Binnen het aangegeven bouwvlak (agrarisch bouwperceel) kan bebouwing voor en ten dienste van het ter plaatse aanwezige agrarisch bedrijf worden opgericht. De goot- en nokhoogte voor bedrijfsbebouwing bedraagt respectievelijk 4,5 meter en 10 meter. In het bouwvlak iséén bedrijfswoningen toegestaan. Dit conform de feitelijke situatie en gelijk aan hetgeen was geregeld in het bestemmingsplan Buitengebied Nijkerk 2009.
Voor het hele plangebied geldt de dubbelbestemming "Waarde-Archeologie". Deze bestemming beoogt de eventueel aanwezige archeologische waarden te beschermen en geldt als primaire bestemming. Voor de inhoud van de regeling is aangesloten bij de doelstellingen van het gemeentelijke beleid. Voor zowel het bouwen als het uitvoeren van werken is limitatief opgenomen onder welke omstandigheden gebouwd kan worden en werken kunnen worden uitgevoerd. Bij bodemingrepen, als gevolg van bouwen of het uitvoeren van werken met een oppervlakte van ten minste 250 m2 en die dieper zijn dan 0,4 meter (ten opzichte van peil) is dit niet zonder meer mogelijk. In dat geval is een nader archeologische afweging noodzakelijk. Tot slot is in deze bestemming voorzien in een wijzigingsmogelijkheid om de begrenzing van de dubbelbestemming “Waarde – Archeologie” aan te passen indien daar op basis van (uitgevoerd) onderzoek aanleiding toe bestaat.
In het plan zijn afwijkingsmogelijkheden opgenomen voor het vergroten van de inhoud van een woning ten behoeve van inwoning en het plat afdekken van bebouwing. Daarbij is aangesloten bij de regeling zoals deze van toepassing zijn in het bestemmingsplan Buitengebied Nijkerk 2009.

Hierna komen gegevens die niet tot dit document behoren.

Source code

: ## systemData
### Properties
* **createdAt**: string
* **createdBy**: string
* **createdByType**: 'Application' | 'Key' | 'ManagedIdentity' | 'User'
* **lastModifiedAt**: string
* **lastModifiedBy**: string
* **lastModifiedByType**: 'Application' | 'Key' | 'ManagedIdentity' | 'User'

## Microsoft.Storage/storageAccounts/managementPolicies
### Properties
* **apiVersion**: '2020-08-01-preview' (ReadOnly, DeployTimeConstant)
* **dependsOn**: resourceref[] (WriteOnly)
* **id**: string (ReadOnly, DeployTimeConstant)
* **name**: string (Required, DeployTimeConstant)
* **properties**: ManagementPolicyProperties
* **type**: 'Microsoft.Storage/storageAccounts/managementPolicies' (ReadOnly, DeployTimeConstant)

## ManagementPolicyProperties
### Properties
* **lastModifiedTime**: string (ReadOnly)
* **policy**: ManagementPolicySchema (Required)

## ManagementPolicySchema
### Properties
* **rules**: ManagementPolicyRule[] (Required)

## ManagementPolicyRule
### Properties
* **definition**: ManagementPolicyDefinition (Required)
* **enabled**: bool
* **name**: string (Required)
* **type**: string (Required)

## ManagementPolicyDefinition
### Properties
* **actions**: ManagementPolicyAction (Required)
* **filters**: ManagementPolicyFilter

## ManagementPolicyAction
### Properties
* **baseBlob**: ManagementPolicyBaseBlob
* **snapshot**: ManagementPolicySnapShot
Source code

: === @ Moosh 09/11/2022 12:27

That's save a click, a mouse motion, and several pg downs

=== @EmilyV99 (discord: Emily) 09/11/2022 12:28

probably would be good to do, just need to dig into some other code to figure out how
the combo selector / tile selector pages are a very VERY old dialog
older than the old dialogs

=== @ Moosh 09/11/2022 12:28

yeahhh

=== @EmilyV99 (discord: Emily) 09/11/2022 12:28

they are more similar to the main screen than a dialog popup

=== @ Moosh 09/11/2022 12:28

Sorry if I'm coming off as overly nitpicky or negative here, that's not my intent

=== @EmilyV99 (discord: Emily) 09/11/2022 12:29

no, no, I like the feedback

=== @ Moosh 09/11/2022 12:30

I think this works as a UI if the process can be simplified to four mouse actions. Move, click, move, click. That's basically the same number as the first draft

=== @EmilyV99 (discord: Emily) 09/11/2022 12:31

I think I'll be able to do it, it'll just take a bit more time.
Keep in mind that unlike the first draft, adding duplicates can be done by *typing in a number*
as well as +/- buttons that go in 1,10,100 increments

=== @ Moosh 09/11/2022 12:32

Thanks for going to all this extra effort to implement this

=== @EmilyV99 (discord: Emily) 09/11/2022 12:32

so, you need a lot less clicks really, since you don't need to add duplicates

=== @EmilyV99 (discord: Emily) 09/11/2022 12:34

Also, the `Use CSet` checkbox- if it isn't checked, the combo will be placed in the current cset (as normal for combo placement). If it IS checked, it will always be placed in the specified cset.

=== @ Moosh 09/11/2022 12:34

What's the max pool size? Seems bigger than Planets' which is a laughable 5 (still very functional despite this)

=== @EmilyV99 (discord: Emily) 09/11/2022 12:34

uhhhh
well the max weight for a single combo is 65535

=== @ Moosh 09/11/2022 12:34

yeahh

De functie aanduidingen houden verband met het in het bestemmingsplan opgenomen regeling voor het uitvoeren van werken (voorheen aanlegvergunningenstelsel) in artikel 6. Voor zover werken en werkzaamheden ten dienste van en in overeenstemming zijn met de geldende bestemming en zijn genoemd in het betreffende artikel is dit niet mogelijk zonder een omgevingsvergunning. De gronden binnen het agrarische bouwperceel zijn hiervan uitgezonderd. Burgemeester en wethouders kunnen in dergelijke gevallen beoordelen of een uit te voeren werk of werkzaamheden geen afbreuk doet aan de in het plangebied benoemde natuur- en landschapswaarden.